More than 100 Minnesota teens are having their cake and eating it, too, this week. Members of Catalyst -- a new group of teens dedicated to adding youth voices to public health debates around tobacco issues -- wrap up a three-day youth leadership summit at the University of Minnesota, Friday, August 17 with a march and rally at the Capitol. After intensive training and team building, they will march to the Capitol to thank lawmakers for bringing an end to secondhand smoke in the workplace.

Beginning October 1, Minnesota's bars, restaurants and a host of other workplaces that have previously been exempt from the state's Clean Indoor Air Act, will become smoke-free; teens are excited for the future.

"This past year every dollar I earned came as a mixed blessing," says Nikki Bunnell. "My waitressing job puts me in direct contact with secondhand smoke during my weekend shifts. Even though I don't have the right to vote, I wanted our Minnesota's representatives and senators to know how thankful I am for giving me a healthier future."

Like thousands of adults in the Minnesota workplace, the burgeoning youth of Minnesota have been forced to balance the need for a job with the increased health risks associated with working in an environment filled with the dangers from secondhand smoke. According to data provided by the Center for Disease Control, nonsmokers who are exposed to secondhand smoke at home or work increase their heart disease risk by 25-30 percent and their lung cancer risk by 20-30 percent(1).

Teen leaders from across Minnesota presented state legislators with a giant cake to show their gratitude. "At Catalyst we are about empowering youth to make a difference in the fight against big tobacco," says Andy Berndt, Project Director of Catalyst. "Our youth wanted a way to show their thanks and support for the courage and hard work that went into passing the Freedom To Breathe Act. More importantly the teens want to show their passion for the work that lies ahead."

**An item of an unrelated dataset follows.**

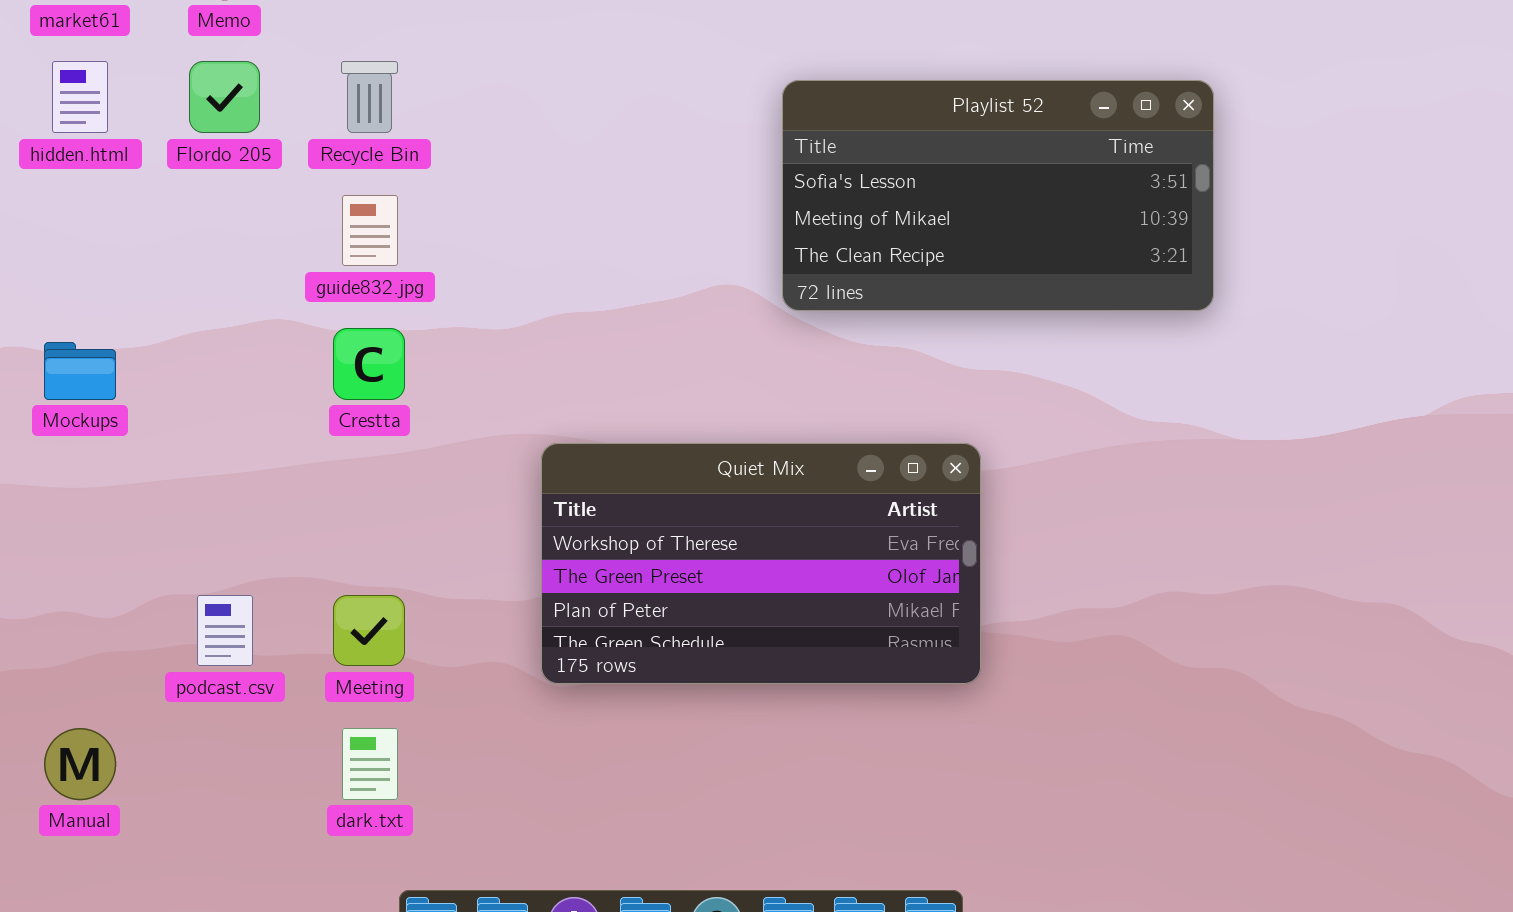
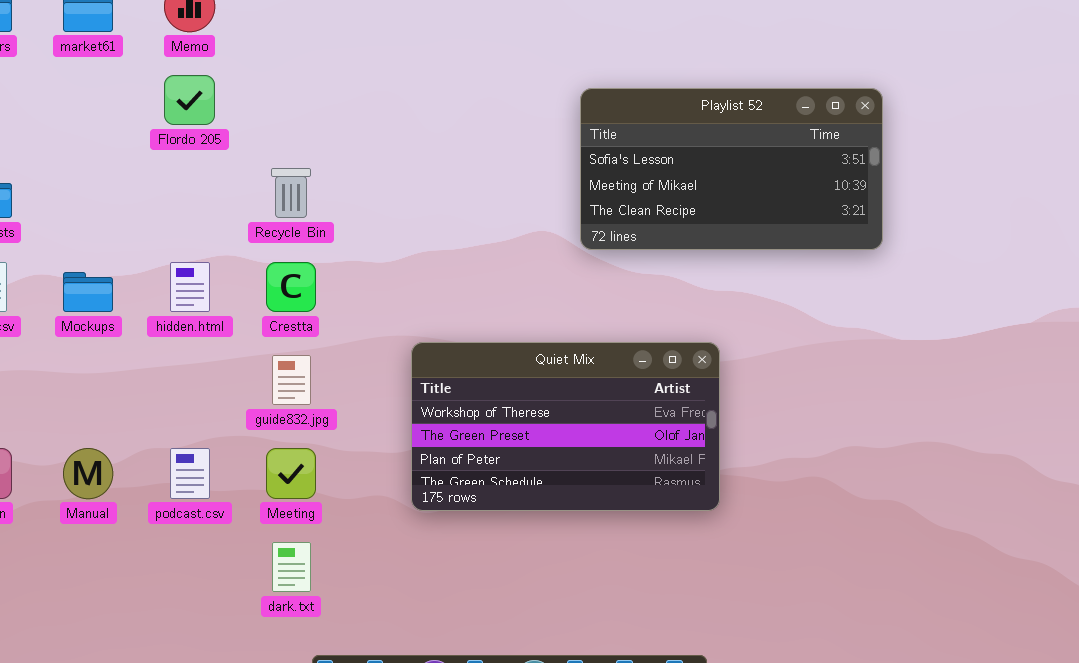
hidden.html: [52,61,108,133] -> [170,262,210,312], moved
Recycle Bin: [341,61,398,133] -> [271,168,311,218], moved
guide832.jpg: [342,195,398,266] -> [272,355,311,405], moved
Manual: [44,728,116,800] -> [63,448,113,499], moved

Catalyst is a statewide youth mobilization program, which is supported by Blue Cross and Blue Shield of Minnesota as part of Prevention Minnesota, Blue Cross' long-term health improvement initiative funded by tobacco settlement dollars to tackle the root causes of preventable heart disease and cancer. Catalyst is open to all high school students across the state and will focus on helping youth develop leadership, advocacy and communications skills to create change at the community level and beyond.

The celebratory march begins in Rice Park in downtown St. Paul at 11 a.m. and ends at the Capitol. Speakers at the rally include legislative authors of the bill: Senator Kathy Sheran, Representative Thomas Huntley and Representative Dan Severson.

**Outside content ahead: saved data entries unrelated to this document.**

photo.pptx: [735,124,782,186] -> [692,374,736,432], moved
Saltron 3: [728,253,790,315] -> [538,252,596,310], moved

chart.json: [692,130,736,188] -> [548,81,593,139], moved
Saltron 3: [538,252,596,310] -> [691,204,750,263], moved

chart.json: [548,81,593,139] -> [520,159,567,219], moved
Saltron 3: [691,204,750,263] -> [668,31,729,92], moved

(1) U.S. Department of Health and Human Services. The Health Consequences of Involuntary Exposure to Tobacco Smoke: A Report of the Surgeon General. Atlanta, Georgia: U.S. Department of Health and Human Services, Centers for Disease Control and Prevention, Coordinating Center for Health Promotion, National Center for Chronic Disease Prevention and Health Promotion, Office on Smoking and Health, 2006 [cited 2006 Sep 27]. Available from: surgeongeneral/library/secondhandsmoke/report.